* _Исходное задание A_
Пожалуйста, перепишите без изменений строки записей, начиная с самой первой и заканчивая строкой, где стоит «collectors: -. Dodge», включая обе границы.

* _Отрывок_
•••••

Автор уверяет (стр. 210), что Италия не пала, не погибла, не схоронена, и советует ей не верить коварным словам, истину которых она сама хорошо понимает. Впрочем, никто не станет спорить, чтоб природа Италии, развалины и обломки ее прежней богатой жизни не были обаятельно прекрасны. К ней идет сравнение, сказанное Байроном о Греции: это прекрасная женщина, которая еще прекрасна и в гробе. Но Греция воскресла, и для нее это сравнение уже не годится…
Неприязненные толки иностранцев о России заставили Ивана Васильевича думать о своем отечестве и полюбить его. Черта, вполне достойная Ивана Васильевича! Пустота составляет душу этого человека, и в его пустоте есть какое-то тревожное, суетливое стремление без всякой способности достижения. В нем нет ничего непосредственного, живого: ему нужно, чтоб его толкали извне, тогда может он броситься, на время и не надолго, то на то, то на другое. Таким образом, без поездки за границу, ему никогда не пришло бы в голову полюбить Россию, даже никогда не вздумалось бы, что земля, в которой он живет, называется Россиею, и что он сам – гражданин этой земли. Поэтому, как понятно, что и теперь, когда, благодаря путешествию, он полюбил Россию, – как понятно, что это – не чувство, а новая мечта его праздношатающейся фантазии! «Тогда решился он изучить свою родину основательно, и так как он принимался за все с восторгом, то и отчизнолюбие в нем загорелось бурным пламенем». Возвратившись в Россию, он вооружился книгой для своих путевых впечатлений и очинил перо. «Но что будет из этого? что напишет он? Что откроет? Что скажет нам? – Кажется ничего!» (стр. 212). Автор объясняет это тем, что Иван Васильевич не приучен к упорному труду; мы принимаем эту причину, но как одну из второстепенных. Первая и главная причина – в натуре Ивана Васильевича, неспособной ни к убеждению, ни к страсти, – в его уме, неспособном выдерживать отрицания и итти до последних следствий…
Теперь пойдем за нашими героями в Москву, на Тверской бульвар и подслушаем некоторые отрывки из их разговора.

•••••

* _Исходные записи_
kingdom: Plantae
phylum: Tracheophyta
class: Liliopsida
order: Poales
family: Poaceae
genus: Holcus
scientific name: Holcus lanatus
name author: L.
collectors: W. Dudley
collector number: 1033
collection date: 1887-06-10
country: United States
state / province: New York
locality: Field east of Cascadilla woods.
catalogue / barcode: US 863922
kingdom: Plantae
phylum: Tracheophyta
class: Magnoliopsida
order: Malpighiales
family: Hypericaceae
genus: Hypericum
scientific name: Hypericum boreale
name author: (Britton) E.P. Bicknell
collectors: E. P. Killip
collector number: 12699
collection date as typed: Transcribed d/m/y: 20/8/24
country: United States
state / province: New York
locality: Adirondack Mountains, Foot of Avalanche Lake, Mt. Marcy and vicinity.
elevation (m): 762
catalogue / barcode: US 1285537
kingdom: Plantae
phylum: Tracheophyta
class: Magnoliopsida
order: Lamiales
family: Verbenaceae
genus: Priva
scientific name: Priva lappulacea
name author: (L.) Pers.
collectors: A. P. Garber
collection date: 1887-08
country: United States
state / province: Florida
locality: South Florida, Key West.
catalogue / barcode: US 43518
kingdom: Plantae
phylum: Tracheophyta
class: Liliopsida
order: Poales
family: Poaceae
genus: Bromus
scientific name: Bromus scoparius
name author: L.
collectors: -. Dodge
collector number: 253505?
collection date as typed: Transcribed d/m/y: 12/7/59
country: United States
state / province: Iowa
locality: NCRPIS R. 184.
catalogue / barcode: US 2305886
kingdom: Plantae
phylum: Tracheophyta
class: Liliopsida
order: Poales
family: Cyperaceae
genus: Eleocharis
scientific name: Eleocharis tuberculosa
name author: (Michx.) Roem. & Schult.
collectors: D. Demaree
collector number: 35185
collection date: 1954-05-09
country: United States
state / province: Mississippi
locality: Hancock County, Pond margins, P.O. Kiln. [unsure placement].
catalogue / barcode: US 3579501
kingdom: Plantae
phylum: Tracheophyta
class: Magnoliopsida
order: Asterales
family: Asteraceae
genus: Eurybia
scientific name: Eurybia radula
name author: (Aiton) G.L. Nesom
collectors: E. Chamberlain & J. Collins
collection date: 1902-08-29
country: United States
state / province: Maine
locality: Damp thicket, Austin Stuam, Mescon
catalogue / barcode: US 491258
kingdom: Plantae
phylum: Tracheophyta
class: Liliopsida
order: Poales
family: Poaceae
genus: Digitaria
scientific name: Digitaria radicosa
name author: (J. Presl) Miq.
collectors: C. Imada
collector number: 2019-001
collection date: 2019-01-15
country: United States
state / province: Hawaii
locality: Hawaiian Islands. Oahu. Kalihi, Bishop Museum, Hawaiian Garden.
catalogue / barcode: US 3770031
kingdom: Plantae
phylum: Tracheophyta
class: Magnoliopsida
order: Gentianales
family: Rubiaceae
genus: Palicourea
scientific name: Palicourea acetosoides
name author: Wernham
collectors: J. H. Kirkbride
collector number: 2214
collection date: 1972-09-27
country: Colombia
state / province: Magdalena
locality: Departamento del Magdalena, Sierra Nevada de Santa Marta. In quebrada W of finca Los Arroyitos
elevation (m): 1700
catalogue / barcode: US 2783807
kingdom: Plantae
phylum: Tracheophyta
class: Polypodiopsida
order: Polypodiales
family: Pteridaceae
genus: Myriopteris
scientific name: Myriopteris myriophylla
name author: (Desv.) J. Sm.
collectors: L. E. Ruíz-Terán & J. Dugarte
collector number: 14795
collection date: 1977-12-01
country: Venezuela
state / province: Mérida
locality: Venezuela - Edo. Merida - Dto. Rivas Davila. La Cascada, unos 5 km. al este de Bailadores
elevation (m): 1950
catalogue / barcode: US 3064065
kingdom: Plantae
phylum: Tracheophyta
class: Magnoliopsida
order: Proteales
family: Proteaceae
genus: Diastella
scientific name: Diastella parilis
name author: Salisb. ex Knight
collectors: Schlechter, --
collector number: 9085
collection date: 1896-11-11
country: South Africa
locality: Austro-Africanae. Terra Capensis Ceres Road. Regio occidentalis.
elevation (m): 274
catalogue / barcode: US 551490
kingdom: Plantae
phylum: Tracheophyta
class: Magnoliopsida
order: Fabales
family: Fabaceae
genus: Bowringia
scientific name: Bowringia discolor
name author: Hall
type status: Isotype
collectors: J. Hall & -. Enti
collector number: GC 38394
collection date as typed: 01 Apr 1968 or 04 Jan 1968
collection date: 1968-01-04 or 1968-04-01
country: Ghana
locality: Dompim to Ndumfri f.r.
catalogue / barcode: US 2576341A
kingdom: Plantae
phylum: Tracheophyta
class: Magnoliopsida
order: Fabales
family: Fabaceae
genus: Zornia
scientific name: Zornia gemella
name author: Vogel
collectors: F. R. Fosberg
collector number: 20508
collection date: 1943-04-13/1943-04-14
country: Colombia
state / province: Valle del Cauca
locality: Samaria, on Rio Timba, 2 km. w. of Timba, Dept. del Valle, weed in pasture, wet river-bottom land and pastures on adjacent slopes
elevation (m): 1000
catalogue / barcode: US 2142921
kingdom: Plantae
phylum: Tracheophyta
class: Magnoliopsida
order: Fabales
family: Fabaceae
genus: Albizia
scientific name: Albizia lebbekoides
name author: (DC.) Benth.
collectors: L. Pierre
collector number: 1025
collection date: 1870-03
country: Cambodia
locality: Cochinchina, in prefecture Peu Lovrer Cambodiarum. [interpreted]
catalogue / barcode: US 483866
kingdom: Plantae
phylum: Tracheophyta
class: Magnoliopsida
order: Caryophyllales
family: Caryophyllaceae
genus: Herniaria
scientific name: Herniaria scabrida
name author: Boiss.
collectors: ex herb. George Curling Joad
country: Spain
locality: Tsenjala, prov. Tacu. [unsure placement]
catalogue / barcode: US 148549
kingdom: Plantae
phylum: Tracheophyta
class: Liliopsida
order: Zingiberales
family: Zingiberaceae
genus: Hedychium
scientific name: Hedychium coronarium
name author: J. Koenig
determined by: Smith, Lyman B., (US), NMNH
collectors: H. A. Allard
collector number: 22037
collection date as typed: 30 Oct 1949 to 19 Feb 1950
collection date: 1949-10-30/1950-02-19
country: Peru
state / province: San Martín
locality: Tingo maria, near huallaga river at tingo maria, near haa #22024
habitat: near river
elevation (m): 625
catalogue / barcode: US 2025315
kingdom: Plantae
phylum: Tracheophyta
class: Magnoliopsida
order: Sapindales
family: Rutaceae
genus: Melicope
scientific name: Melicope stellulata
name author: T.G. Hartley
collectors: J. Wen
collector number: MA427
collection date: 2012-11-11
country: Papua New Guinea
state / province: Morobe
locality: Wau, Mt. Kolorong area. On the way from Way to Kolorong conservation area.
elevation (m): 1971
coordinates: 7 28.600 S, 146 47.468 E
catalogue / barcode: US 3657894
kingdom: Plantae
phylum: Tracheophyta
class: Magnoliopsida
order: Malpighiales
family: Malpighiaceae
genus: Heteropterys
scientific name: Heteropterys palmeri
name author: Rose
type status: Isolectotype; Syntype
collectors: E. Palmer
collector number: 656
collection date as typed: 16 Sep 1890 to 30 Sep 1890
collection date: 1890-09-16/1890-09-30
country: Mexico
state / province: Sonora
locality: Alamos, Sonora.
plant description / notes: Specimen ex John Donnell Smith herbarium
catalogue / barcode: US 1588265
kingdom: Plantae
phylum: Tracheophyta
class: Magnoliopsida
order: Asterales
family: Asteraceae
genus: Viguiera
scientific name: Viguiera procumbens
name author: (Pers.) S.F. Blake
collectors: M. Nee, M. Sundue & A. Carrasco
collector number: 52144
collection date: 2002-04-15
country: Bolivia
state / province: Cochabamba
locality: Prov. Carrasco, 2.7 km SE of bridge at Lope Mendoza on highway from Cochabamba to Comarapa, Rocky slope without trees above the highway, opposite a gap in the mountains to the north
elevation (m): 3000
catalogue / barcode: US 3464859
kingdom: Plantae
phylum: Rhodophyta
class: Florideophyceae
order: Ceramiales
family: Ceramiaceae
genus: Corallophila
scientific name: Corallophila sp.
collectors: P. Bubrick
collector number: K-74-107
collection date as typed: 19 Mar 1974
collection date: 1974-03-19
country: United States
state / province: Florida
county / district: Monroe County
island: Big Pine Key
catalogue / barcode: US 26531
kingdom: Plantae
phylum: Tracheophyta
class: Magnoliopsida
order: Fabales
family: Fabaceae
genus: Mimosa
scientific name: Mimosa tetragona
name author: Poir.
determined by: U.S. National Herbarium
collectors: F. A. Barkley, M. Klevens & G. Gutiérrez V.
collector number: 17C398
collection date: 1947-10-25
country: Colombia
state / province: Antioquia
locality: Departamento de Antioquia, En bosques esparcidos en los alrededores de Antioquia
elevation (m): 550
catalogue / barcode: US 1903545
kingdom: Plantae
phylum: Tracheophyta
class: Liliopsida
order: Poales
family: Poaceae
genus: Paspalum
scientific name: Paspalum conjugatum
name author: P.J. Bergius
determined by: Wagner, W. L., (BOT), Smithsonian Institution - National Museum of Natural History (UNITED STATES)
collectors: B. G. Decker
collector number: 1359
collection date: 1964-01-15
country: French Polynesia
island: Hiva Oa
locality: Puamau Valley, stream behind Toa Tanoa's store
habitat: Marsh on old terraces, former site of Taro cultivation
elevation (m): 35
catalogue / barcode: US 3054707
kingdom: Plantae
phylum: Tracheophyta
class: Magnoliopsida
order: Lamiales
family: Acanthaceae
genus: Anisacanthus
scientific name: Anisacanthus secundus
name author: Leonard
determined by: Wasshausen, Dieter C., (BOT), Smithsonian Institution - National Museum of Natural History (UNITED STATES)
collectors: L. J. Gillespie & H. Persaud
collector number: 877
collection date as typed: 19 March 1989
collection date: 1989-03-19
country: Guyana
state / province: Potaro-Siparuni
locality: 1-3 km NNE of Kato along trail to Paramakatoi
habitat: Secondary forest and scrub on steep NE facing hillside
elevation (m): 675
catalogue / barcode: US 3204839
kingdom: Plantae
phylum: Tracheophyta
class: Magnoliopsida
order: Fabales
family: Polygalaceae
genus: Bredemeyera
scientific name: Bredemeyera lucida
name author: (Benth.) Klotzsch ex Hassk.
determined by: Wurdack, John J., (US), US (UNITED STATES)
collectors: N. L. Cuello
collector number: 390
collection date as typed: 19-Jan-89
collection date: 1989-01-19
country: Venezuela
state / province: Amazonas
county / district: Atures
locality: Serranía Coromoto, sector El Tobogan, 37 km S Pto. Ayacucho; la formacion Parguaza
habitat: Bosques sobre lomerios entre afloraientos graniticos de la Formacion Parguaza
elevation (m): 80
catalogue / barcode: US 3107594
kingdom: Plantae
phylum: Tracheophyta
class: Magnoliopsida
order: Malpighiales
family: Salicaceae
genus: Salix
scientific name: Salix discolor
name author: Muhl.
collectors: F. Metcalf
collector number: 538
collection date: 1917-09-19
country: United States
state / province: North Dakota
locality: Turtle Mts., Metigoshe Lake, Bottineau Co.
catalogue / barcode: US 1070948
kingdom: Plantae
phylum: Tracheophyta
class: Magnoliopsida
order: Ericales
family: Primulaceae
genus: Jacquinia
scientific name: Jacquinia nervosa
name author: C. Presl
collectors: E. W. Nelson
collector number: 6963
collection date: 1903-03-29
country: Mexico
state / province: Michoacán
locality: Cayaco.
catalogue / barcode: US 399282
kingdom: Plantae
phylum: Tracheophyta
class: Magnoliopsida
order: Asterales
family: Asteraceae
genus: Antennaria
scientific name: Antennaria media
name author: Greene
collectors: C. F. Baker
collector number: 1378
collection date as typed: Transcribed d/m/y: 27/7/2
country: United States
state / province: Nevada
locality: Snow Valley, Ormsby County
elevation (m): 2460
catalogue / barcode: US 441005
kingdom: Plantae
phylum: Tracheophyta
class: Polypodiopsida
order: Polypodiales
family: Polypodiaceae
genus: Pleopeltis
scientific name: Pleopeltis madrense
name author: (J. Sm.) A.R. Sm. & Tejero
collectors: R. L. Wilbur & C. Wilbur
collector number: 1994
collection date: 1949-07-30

•••••

* _Исходное задание B_
Что, согласно отрывку, заставило Ивана Васильевича думать о своем отечестве и полюбить его?

* _Полное решение A_
kingdom: Plantae
phylum: Tracheophyta
class: Liliopsida
order: Poales
family: Poaceae
genus: Holcus
scientific name: Holcus lanatus
name author: L.
collectors: W. Dudley
collector number: 1033
collection date: 1887-06-10
country: United States
state / province: New York
locality: Field east of Cascadilla woods.
catalogue / barcode: US 863922
kingdom: Plantae
phylum: Tracheophyta
class: Magnoliopsida
order: Malpighiales
family: Hypericaceae
genus: Hypericum
scientific name: Hypericum boreale
name author: (Britton) E.P. Bicknell
collectors: E. P. Killip
collector number: 12699
collection date as typed: Transcribed d/m/y: 20/8/24
country: United States
state / province: New York
locality: Adirondack Mountains, Foot of Avalanche Lake, Mt. Marcy and vicinity.
elevation (m): 762
catalogue / barcode: US 1285537
kingdom: Plantae
phylum: Tracheophyta
class: Magnoliopsida
order: Lamiales
family: Verbenaceae
genus: Priva
scientific name: Priva lappulacea
name author: (L.) Pers.
collectors: A. P. Garber
collection date: 1887-08
country: United States
state / province: Florida
locality: South Florida, Key West.
catalogue / barcode: US 43518
kingdom: Plantae
phylum: Tracheophyta
class: Liliopsida
order: Poales
family: Poaceae
genus: Bromus
scientific name: Bromus scoparius
name author: L.
collectors: -. Dodge

* _Полное решение B_
Неприязненные толки иностранцев о России.